Principais resultados
A pesquisa, que ouviu participantes das 27 unidades da Federação, registrou ainda que 52% manifestaram vontade de se isolar completamente ou “desaparecer”. Entre os entrevistados, 25,2% afirmaram não se sentir bem no momento da coleta de dados, enquanto 30,9% disseram estar tristes ou decepcionados, mas esperavam melhorar.
Procura por ajuda profissional
Segundo o levantamento, 54,1% dos respondentes informaram saber onde buscar atendimento especializado, e 50,9% declararam já ter sido atendidos por psiquiatra ou psicólogo ao menos uma vez. Para a ABP, os números sugerem maior conscientização sobre saúde mental e redução do estigma em torno do tema.
Quando questionados sobre onde buscariam tratamento, 31,6% mencionaram o Sistema Único de Saúde (SUS), 50,9% recorreria ao atendimento particular e 33,8% usaria o plano de saúde.

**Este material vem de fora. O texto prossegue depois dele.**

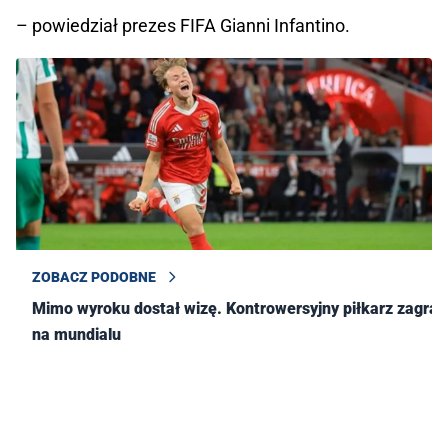
– powiedział prezes FIFA Gianni Infantino.
ZOBACZ PODOBNE
Mimo wyroku dostał wizę. Kontrowersyjny piłkarz zagra
na mundialu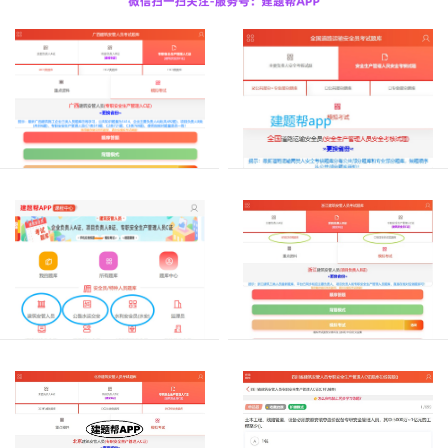
最
新
广
最
西
新
建
筑
广
施
西
工
建
企
三
筑
业
类
施
三
人
工
三
类
员
三
人
类
安
员
类
全
人
安
员
人
员
管
b
员
安
人
证
建
考
全
员
考
筑
试，
员
ABC
试
施
是
证
b
题
建
工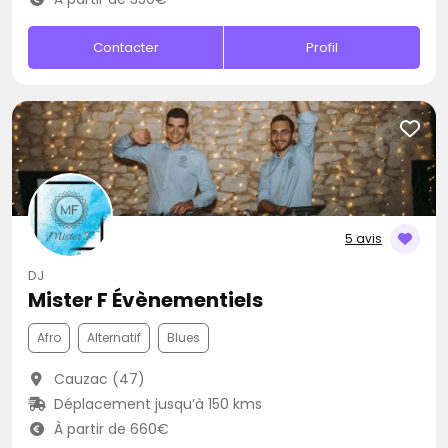
Contacter
Profil
5 avis
DJ
Mister F Évènementiels
Afro
Alternatif
Blues
Cauzac (47)
Déplacement jusqu’à 150 kms
À partir de 660€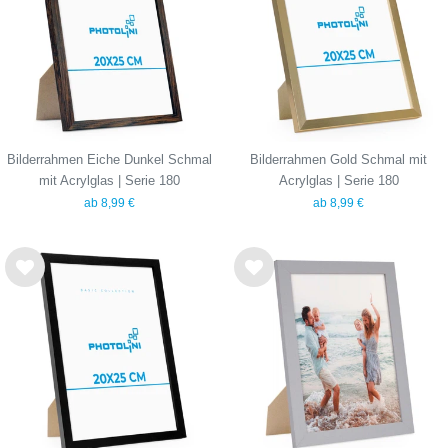
hlist
hlist
e
e
Bilderrahmen Eiche Dunkel Schmal
Bilderrahmen Gold Schmal mit
mit Acrylglas | Serie 180
Acrylglas | Serie 180
ab 8,99 €
ab 8,99 €
Wu
Wu
nsc
nsc
hlist
hlist
e
e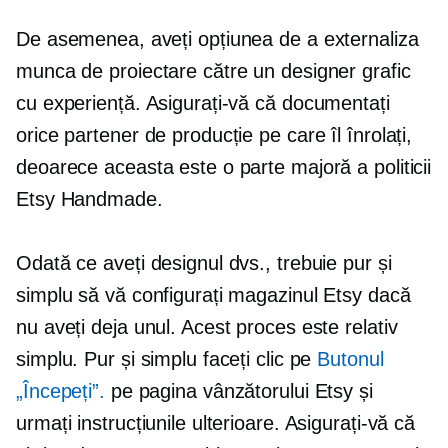
De asemenea, aveți opțiunea de a externaliza
munca de proiectare către un designer grafic
cu experiență. Asigurați-vă că documentați
orice partener de producție pe care îl înrolați,
deoarece aceasta este o parte majoră a politicii
Etsy Handmade.
Odată ce aveți designul dvs., trebuie pur și
simplu să vă configurați magazinul Etsy dacă
nu aveți deja unul. Acest proces este relativ
simplu. Pur și simplu faceți clic pe
Butonul
„Începeți”.
pe pagina vânzătorului Etsy și
urmați instrucțiunile ulterioare. Asigurați-vă că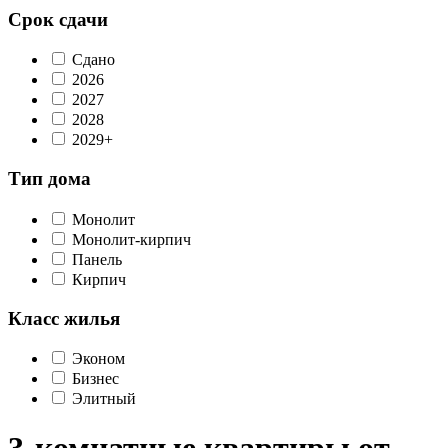
Срок сдачи
Сдано
2026
2027
2028
2029+
Тип дома
Монолит
Монолит-кирпич
Панель
Кирпич
Класс жилья
Эконом
Бизнес
Элитный
3-комнатные квартиры от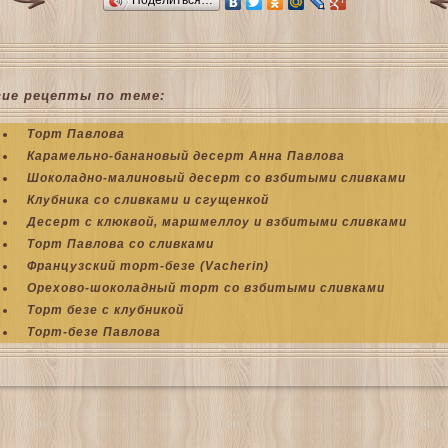
гие рецепты по теме:
Торт Павлова
Карамельно-банановый десерт Анна Павлова
Шоколадно-малиновый десерт со взбитыми сливками
Клубника со сливками и сгущенкой
Десерт с клюквой, маршмеллоу и взбитыми сливками
Торт Павлова со сливками
Французский торт-безе (Vacherin)
Орехово-шоколадный торт со взбитыми сливками
Торт безе с клубникой
Торт-безе Павлова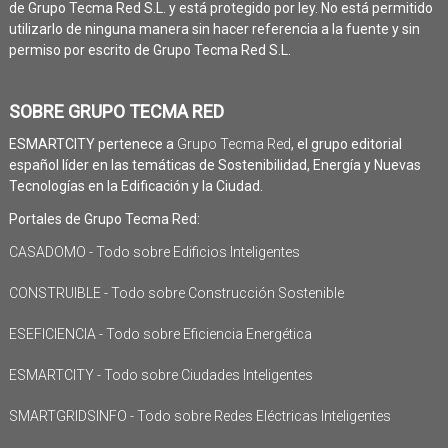
de Grupo Tecma Red S.L. y está protegido por ley. No está permitido
utilizarlo de ninguna manera sin hacer referencia a la fuente y sin
permiso por escrito de Grupo Tecma Red S.L.
SOBRE GRUPO TECMA RED
ESMARTCITY pertenece a
Grupo Tecma Red
, el grupo editorial
español líder en las temáticas de Sostenibilidad, Energía y Nuevas
Tecnologías en la Edificación y la Ciudad.
Portales de Grupo Tecma Red:
CASADOMO - Todo sobre Edificios Inteligentes
CONSTRUIBLE - Todo sobre Construcción Sostenible
ESEFICIENCIA - Todo sobre Eficiencia Energética
ESMARTCITY - Todo sobre Ciudades Inteligentes
SMARTGRIDSINFO - Todo sobre Redes Eléctricas Inteligentes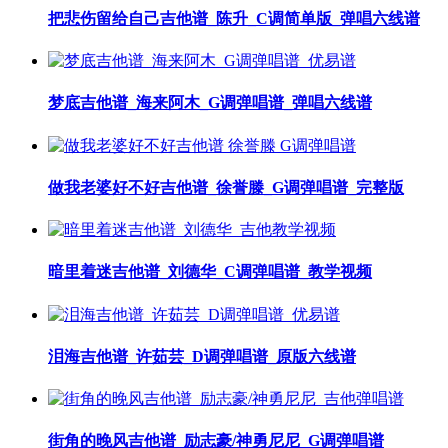
把悲伤留给自己吉他谱_陈升_C调简单版_弹唱六线谱
梦底吉他谱_海来阿木_G调弹唱谱_弹唱六线谱
做我老婆好不好吉他谱_徐誉滕_G调弹唱谱_完整版
暗里着迷吉他谱_刘德华_C调弹唱谱_教学视频
泪海吉他谱_许茹芸_D调弹唱谱_原版六线谱
街角的晚风吉他谱_励志豪/神勇尼尼_G调弹唱谱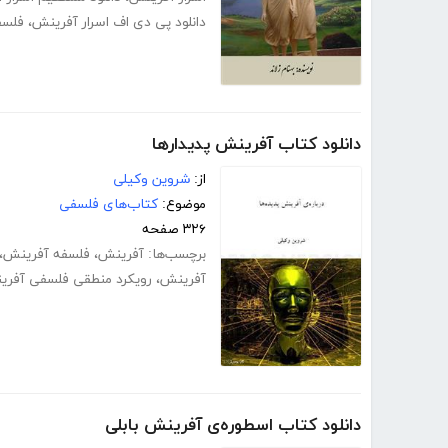
دانلود پی دی اف اسرار آفرینش
،
فلسفه
دانلود کتاب آفرینش پدیدارها
از:
شروین وکیلی
موضوع:
کتاب‌های فلسفی
۳۲۶ صفحه
برچسب‌ها:
آفرینش
،
فلسفه آفرینش
،
آفرینش
،
رویکرد منطقی فلسفی آفر
دانلود کتاب اسطوره‌ی آفرینش بابلی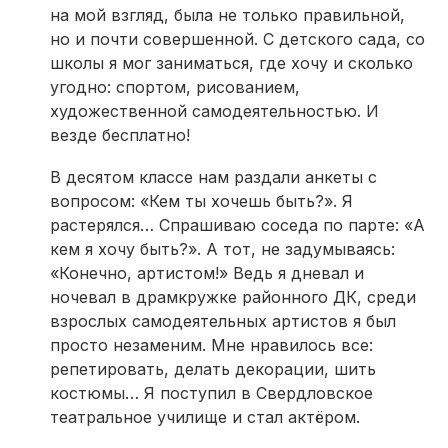
на мой взгляд, была не только правильной,
но и почти совершенной. С детского сада, со
школы я мог заниматься, где хочу и сколько
угодно: спортом, рисованием,
художественной самодеятельностью. И
везде бесплатно!
В десятом классе нам раздали анкеты с
вопросом: «Кем ты хочешь быть?». Я
растерялся… Спрашиваю соседа по парте: «А
кем я хочу быть?». А тот, не задумываясь:
«Конечно, артистом!» Ведь я дневал и
ночевал в драмкружке районного ДК, среди
взрослых самодеятельных артистов я был
просто незаменим. Мне нравилось все:
репетировать, делать декорации, шить
костюмы… Я поступил в Свердловское
театральное училище и стал актёром.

Orientações de acolhimento
O Ministério da Saúde recomenda que qualquer pessoa com pensamentos suicidas procure a rede de apoio — familiares, amigos, educadores — e os serviços de saúde disponíveis. O Centro de Valorização da Vida (CVV) oferece atendimento gratuito e sigiloso 24 horas, pelo telefone 188, e também via e-mail, chat e VoIP.
Entre os serviços públicos de saúde mental citados estão:
- Centros de Atenção Psicossocial (Caps) e Unidades Básicas de Saúde;
- UPA 24h, SAMU 192, pronto-socorro e hospitais.
A ABP espera que os dados reforcem a necessidade de ampliar ações de prevenção e facilitar o acesso a cuidados especializados.